§ Text segment:
┏━━
The PEOPLE of the State of California, Plaintiff and Respondent, v. James Edward TOLIVER, Defendant and Appellant.
Defendant appeals from judgment of conviction after jury verdict of Count I, violation of Penal Code section 261 (statutory rape); Count II, violation of Penal Code section 288 (lewd and lascivious conduct with a child); Count III, violation of Penal Code section 266h (pimping); and Count IV, violation of Penal Code section 266h (pimping—different female).1
Defendant's motion for new trial and application for probation were denied. Sentences as to Counts II, III and IV were to be served concurrently with each other; sentence as to Count I was stayed pending appeal and during the serving of a sentence under Count II and thereafter to be stayed permanently.
1. Reasonable belief that the prosecutrix Cheri was 14 years of age or older is not a defense to a charge of violation of Penal Code section 288. Moreover, no such defense was raised in the trial court.
┗━━
§ Stored dataset items:
┏━━
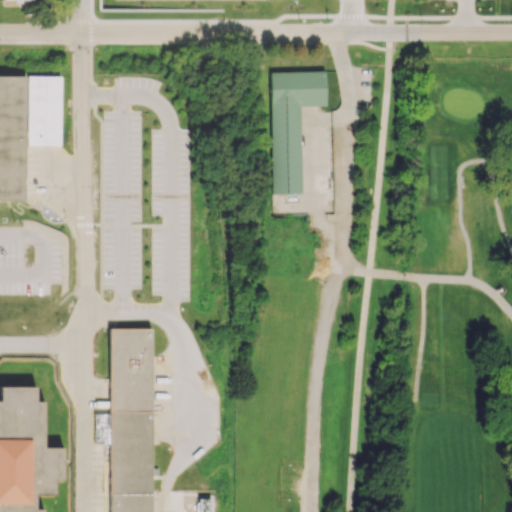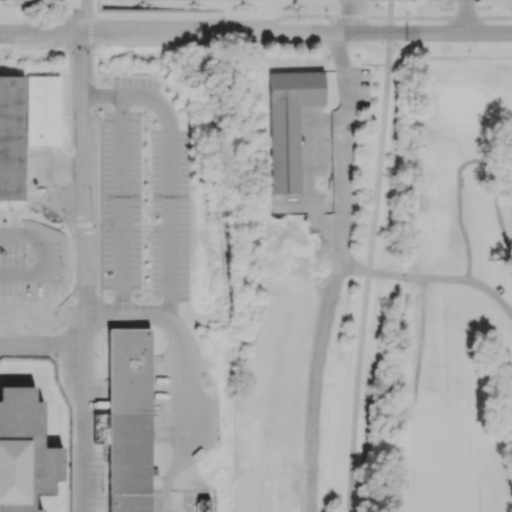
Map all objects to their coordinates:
building: (15, 0)
road: (351, 15)
road: (81, 16)
road: (390, 16)
road: (464, 16)
road: (233, 20)
road: (256, 32)
road: (336, 37)
road: (42, 42)
road: (112, 43)
road: (79, 98)
park: (462, 107)
building: (42, 109)
building: (41, 110)
building: (290, 123)
building: (291, 123)
building: (11, 136)
road: (52, 163)
road: (169, 169)
road: (83, 192)
road: (58, 193)
road: (458, 198)
road: (119, 204)
road: (496, 210)
road: (8, 233)
road: (327, 235)
road: (57, 262)
parking lot: (29, 266)
road: (85, 267)
road: (368, 271)
park: (458, 292)
road: (329, 308)
road: (42, 309)
road: (174, 322)
road: (86, 329)
road: (420, 341)
road: (43, 343)
road: (178, 406)
building: (127, 419)
building: (129, 421)
road: (87, 427)
building: (24, 451)
building: (26, 452)
road: (182, 457)
building: (206, 504)
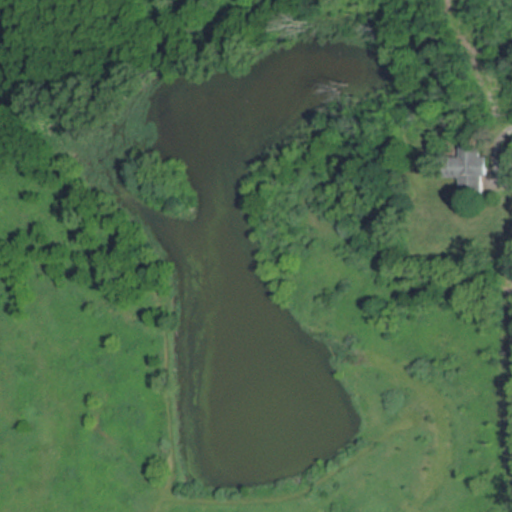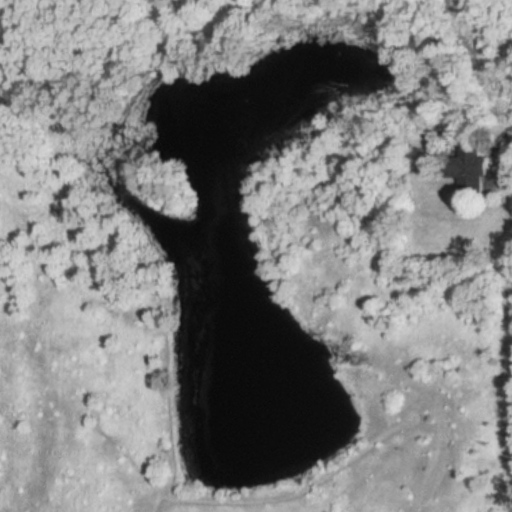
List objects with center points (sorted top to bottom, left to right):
building: (469, 169)
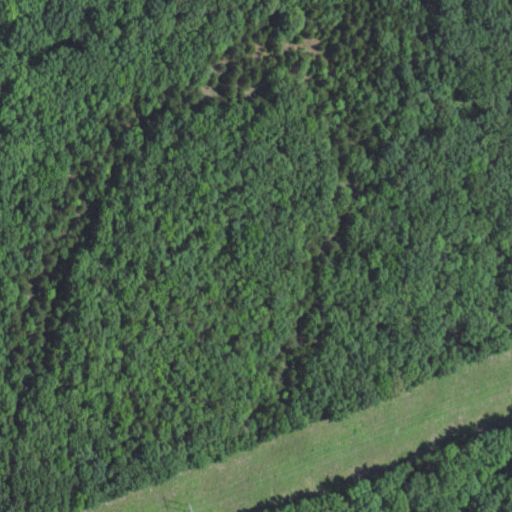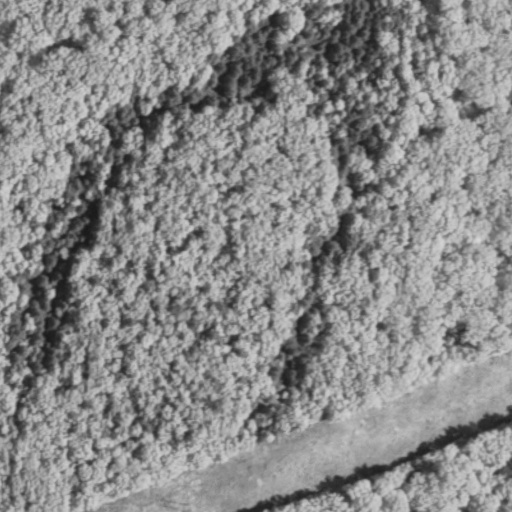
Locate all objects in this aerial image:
power tower: (179, 505)
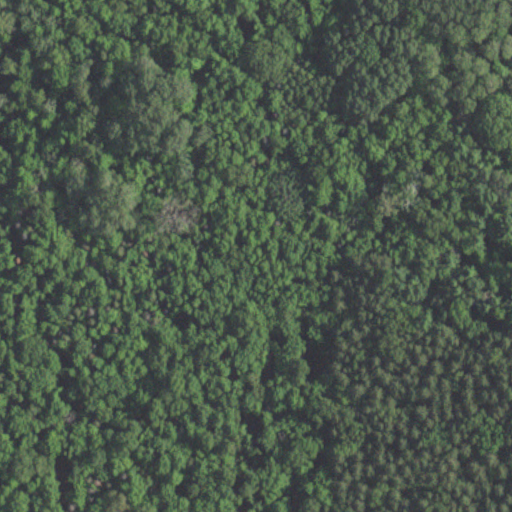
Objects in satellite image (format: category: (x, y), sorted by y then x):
road: (162, 256)
park: (256, 256)
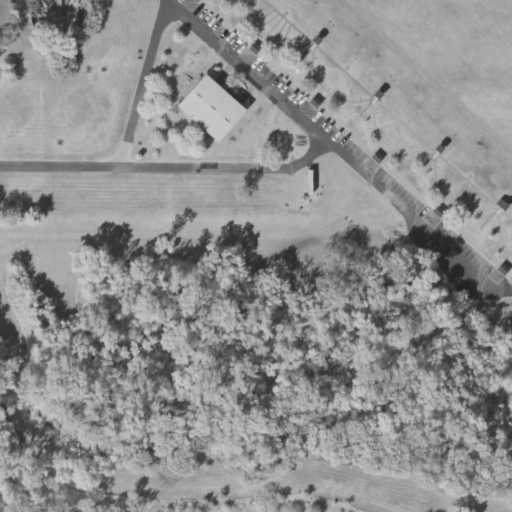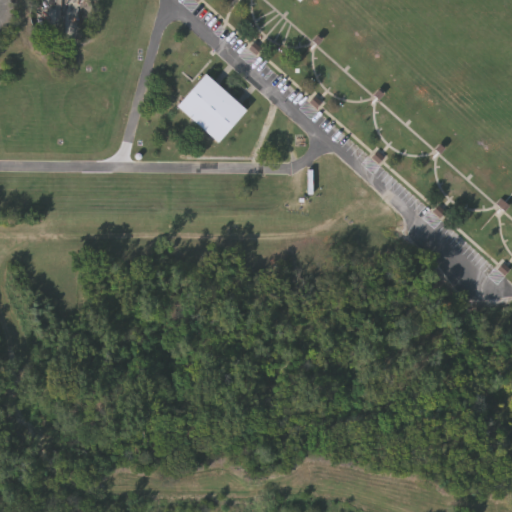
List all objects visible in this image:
road: (174, 2)
road: (186, 13)
building: (210, 109)
building: (209, 110)
road: (268, 168)
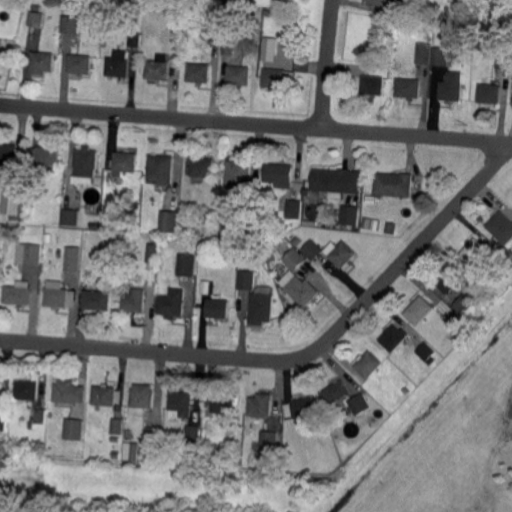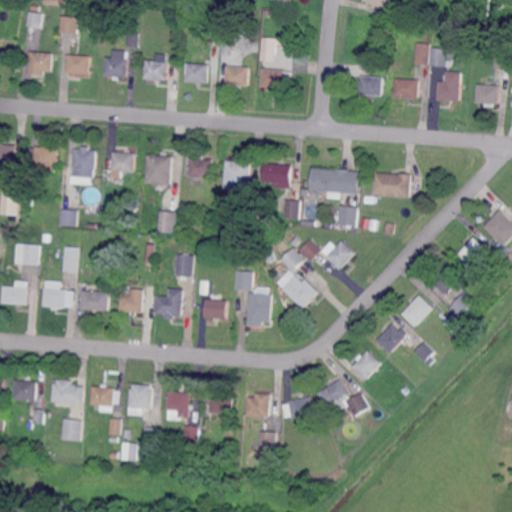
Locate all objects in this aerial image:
building: (288, 0)
building: (286, 1)
building: (53, 2)
building: (380, 3)
building: (175, 8)
building: (269, 12)
building: (37, 17)
building: (35, 18)
building: (191, 21)
building: (443, 22)
building: (69, 23)
building: (70, 25)
building: (96, 31)
building: (134, 38)
building: (226, 45)
building: (228, 47)
building: (268, 48)
building: (422, 52)
building: (424, 53)
building: (441, 55)
building: (442, 55)
building: (504, 59)
building: (41, 61)
building: (369, 61)
building: (42, 62)
building: (117, 62)
building: (79, 63)
building: (79, 63)
building: (119, 64)
road: (326, 64)
building: (157, 66)
building: (158, 70)
building: (197, 71)
building: (386, 71)
building: (199, 72)
building: (237, 74)
building: (239, 75)
building: (273, 77)
building: (274, 78)
building: (372, 84)
building: (373, 85)
building: (406, 86)
building: (450, 86)
building: (452, 86)
building: (408, 87)
building: (488, 92)
building: (490, 94)
road: (256, 124)
building: (8, 152)
building: (8, 153)
building: (44, 157)
building: (45, 158)
building: (124, 160)
building: (86, 161)
building: (126, 161)
building: (84, 165)
building: (201, 166)
building: (203, 166)
building: (159, 168)
building: (162, 169)
building: (237, 173)
building: (278, 173)
building: (239, 174)
building: (280, 174)
building: (335, 179)
building: (332, 181)
building: (393, 183)
building: (395, 184)
building: (14, 197)
building: (11, 200)
building: (29, 200)
building: (253, 204)
building: (293, 207)
building: (294, 208)
building: (349, 214)
building: (350, 214)
building: (70, 215)
building: (69, 216)
building: (167, 220)
building: (168, 220)
building: (94, 225)
building: (134, 225)
building: (501, 226)
building: (502, 226)
building: (392, 228)
building: (209, 231)
building: (49, 235)
building: (296, 239)
building: (211, 244)
building: (311, 248)
building: (312, 249)
building: (473, 251)
building: (475, 251)
building: (28, 252)
building: (339, 252)
building: (30, 253)
building: (153, 253)
building: (343, 254)
building: (272, 257)
building: (71, 258)
building: (293, 258)
building: (295, 258)
building: (73, 259)
building: (115, 262)
building: (186, 263)
building: (187, 263)
building: (246, 278)
building: (447, 278)
building: (244, 279)
building: (449, 279)
building: (298, 287)
building: (302, 289)
building: (17, 292)
building: (19, 292)
building: (59, 294)
building: (60, 295)
building: (97, 299)
building: (99, 299)
building: (133, 299)
building: (135, 300)
building: (172, 301)
building: (172, 302)
building: (463, 304)
building: (464, 304)
building: (217, 307)
building: (260, 307)
building: (261, 307)
building: (219, 308)
building: (419, 309)
building: (421, 309)
building: (455, 324)
building: (459, 325)
building: (393, 336)
building: (395, 338)
building: (426, 351)
building: (427, 351)
road: (298, 359)
building: (368, 363)
building: (369, 364)
building: (0, 385)
building: (1, 386)
building: (26, 388)
building: (28, 389)
building: (407, 389)
building: (69, 390)
building: (70, 391)
building: (337, 393)
building: (105, 396)
building: (336, 396)
building: (108, 397)
building: (141, 397)
building: (143, 400)
building: (183, 402)
building: (222, 402)
building: (180, 403)
building: (225, 403)
building: (260, 403)
building: (359, 403)
building: (361, 404)
building: (262, 405)
building: (300, 406)
building: (305, 407)
building: (40, 414)
building: (3, 421)
building: (3, 422)
building: (31, 425)
building: (116, 425)
building: (118, 426)
building: (73, 428)
building: (75, 428)
building: (192, 432)
building: (128, 433)
building: (193, 433)
building: (268, 438)
building: (270, 440)
building: (152, 441)
building: (154, 442)
building: (193, 449)
building: (131, 450)
building: (288, 450)
building: (132, 451)
building: (116, 455)
building: (209, 461)
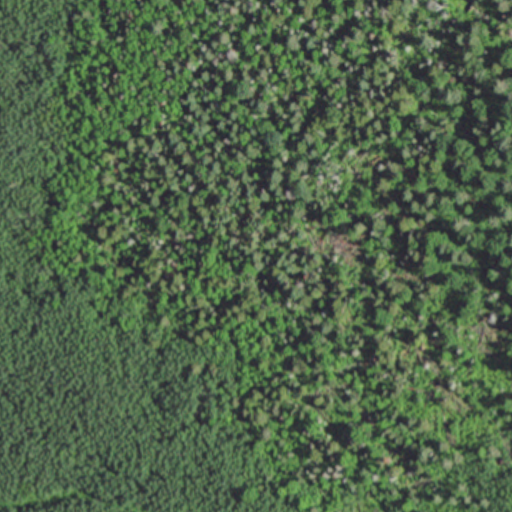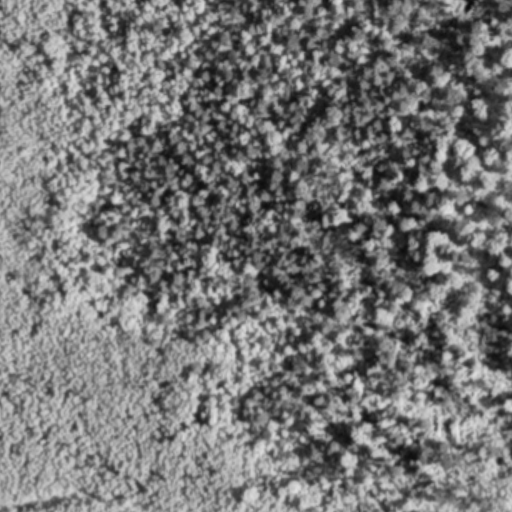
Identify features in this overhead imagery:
road: (192, 499)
┗━━
§ Description of the task:
In the court opinion, how were the sentences for Counts II, III and IV to be served?

§ Output of the task:
Concurrently with each other.